自从他从疆场退下来,做了谢府的管家,每日里总喜欢来这里转一转,回忆一下曾经的美好。他到的时候,并不知道于珊和佳仪在屋里,发现两人后,他本想起步离开,可谁知,佳仪竟然给于珊讲起了故事。
佳仪虽然带了些哭腔,但是声音却好听,也不知是有意还是无意,他竟然听完了整个故事,在听到佳仪说,在天慧的故事里,他们两个人是圆满了的,他突然就知足了。
石全双手颤抖,终究没敢推开门看佳仪一眼,面对面问一问谢天慧的状况。或许,在他看来,他现在这副样子——瞎了一只眼,背也驼了,连喉咙因曾险些被敌人割断而变了嘶哑——只会破怀佳仪幻想里的男才女貌。比起皇宫里养尊处优的慧妃娘娘,他是如此邋遢的活着,又如何敢奢望高高在上的她。对他来说,谢天慧没有因为荣华富贵忘记他,还为他们幻想了一个那么美好的结局,他就已经知足了。
石全蹒跚着步子离开,所以错过了佳仪下面的话:
“珊妹妹,母妃的事,还请你瞒着全叔,我不想让他知道,母妃已经死了。母妃是为父皇殉葬的,今生今世,来生来世,母妃都只能是母妃。况且,若是让他知道母妃甘愿殉葬,也不知他会觉得母妃多情还是寡情……”
“对先皇多情,对他寡情。”于珊轻轻地拍了拍佳仪的手背,将佳仪想说,却没有说完的话补充完整。
不论石全与谢天慧的感情曾经有多深,有多么水到渠成,石全都不是佳仪的父亲。先皇待佳仪不薄,佳仪作为先皇的女儿,自然是希望父母同心同德,生生世世相恋相依。可是即便如此,善良的佳仪,还是不希望破灭石全对慧妃的幻想,她最不希望石全认为,慧妃变心了,毕竟慧妃讲与她的故事那么美,那么圆满。
那故事,已经不仅仅是慧妃的梦想,也成了佳仪的梦想,所以她不希望故事里的男主角成为配角。虽然在现实中,他已经完完全全成了配角……
“嫂嫂,虽说人死灯灭,可你若是想哭,便好好哭一场吧,这是西北,再也不会有人将眼珠子长在你身上,看你有没有失了仪态,看你有没有丢了皇家的身价……”于珊知道自己安慰佳仪的话很空洞,可是她看着佳仪尖尖的下巴还是忍不住心疼,这一番厌世之语,几乎没有过过脑子就从她的嘴里说了出来。

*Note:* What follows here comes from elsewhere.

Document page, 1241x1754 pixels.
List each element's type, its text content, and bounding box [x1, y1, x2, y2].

佳仪整个人都呆呆的:“他们说,这是喜事,我不该哭,该笑,不然就是不知好歹!可是,我真的很想问问那些人,如果他们的娘也死了,皇兄追封她们更加尊贵的身份,他们能不能笑得出来。有的时候,我甚至想就此进宫求求皇兄,找一个说的最欢、最理所当然的人试验一下,只要试一下就好……”

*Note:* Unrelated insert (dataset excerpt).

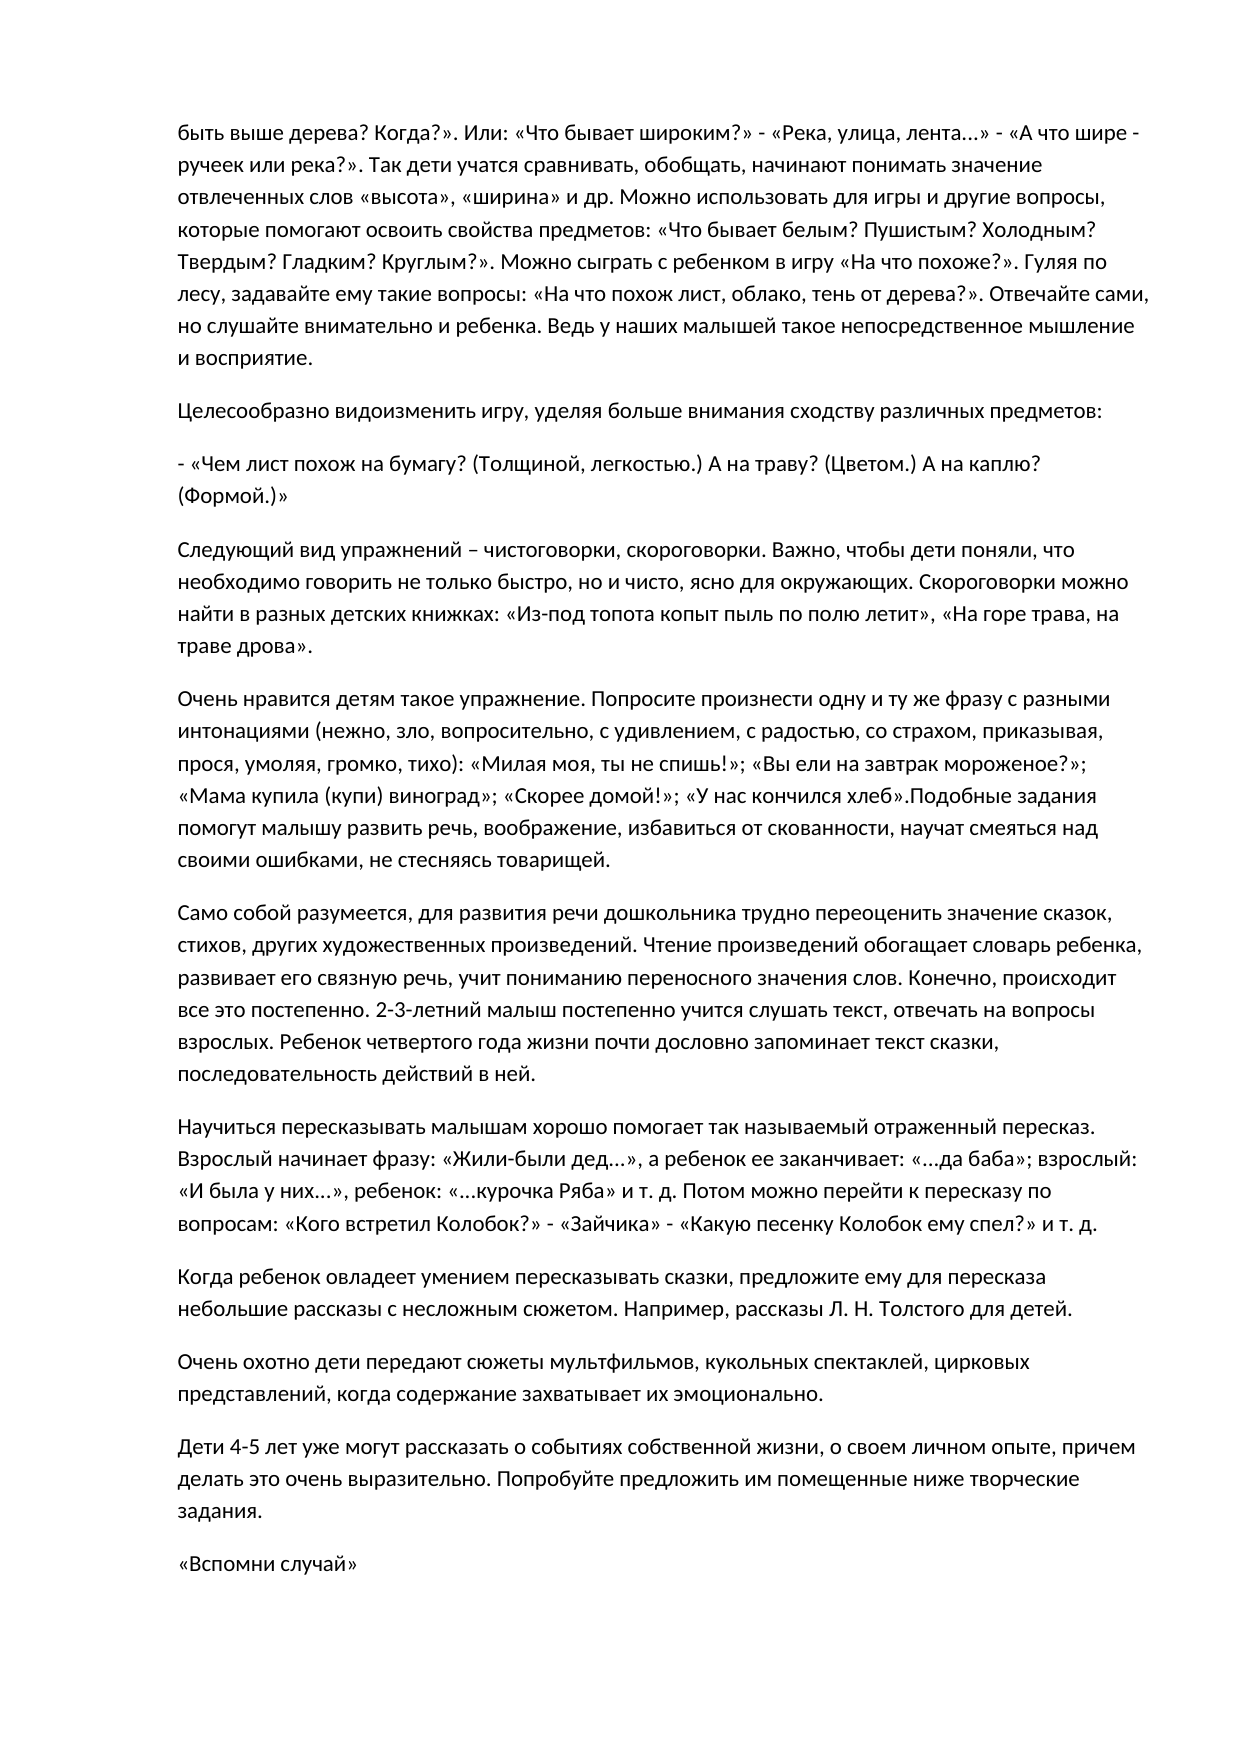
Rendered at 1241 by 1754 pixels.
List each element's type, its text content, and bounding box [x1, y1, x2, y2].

佳仪的话音一落,于珊先是一呆,接着就忍不住在心里骂开了。
于珊不会劝人,也很少有人值得她去劝。柳绿死的时候,别人都劝于楠节哀的,可她偏就狠狠打了于楠一顿,让她哭的比谁都惨,才觉得心里畅快。她知道她有些不按常理出牌,可是据她所知,若依照常理,旁人劝佳仪,不应该是‘人死不能复生、节哀顺变’之类吗?让佳仪笑着面对慧妃之死,无非是拿着佳仪的痛苦讨好当世帝王罢了。
谏臣,果然是最没有水准、最会随风摆动的官种!
于珊也不知道能劝什么,琢磨片刻,想要站在佳仪的一面,狠狠诅咒怒骂那些胡说八道的人,可是还不等开口,就发现佳仪已经趴在桌子上睡着了。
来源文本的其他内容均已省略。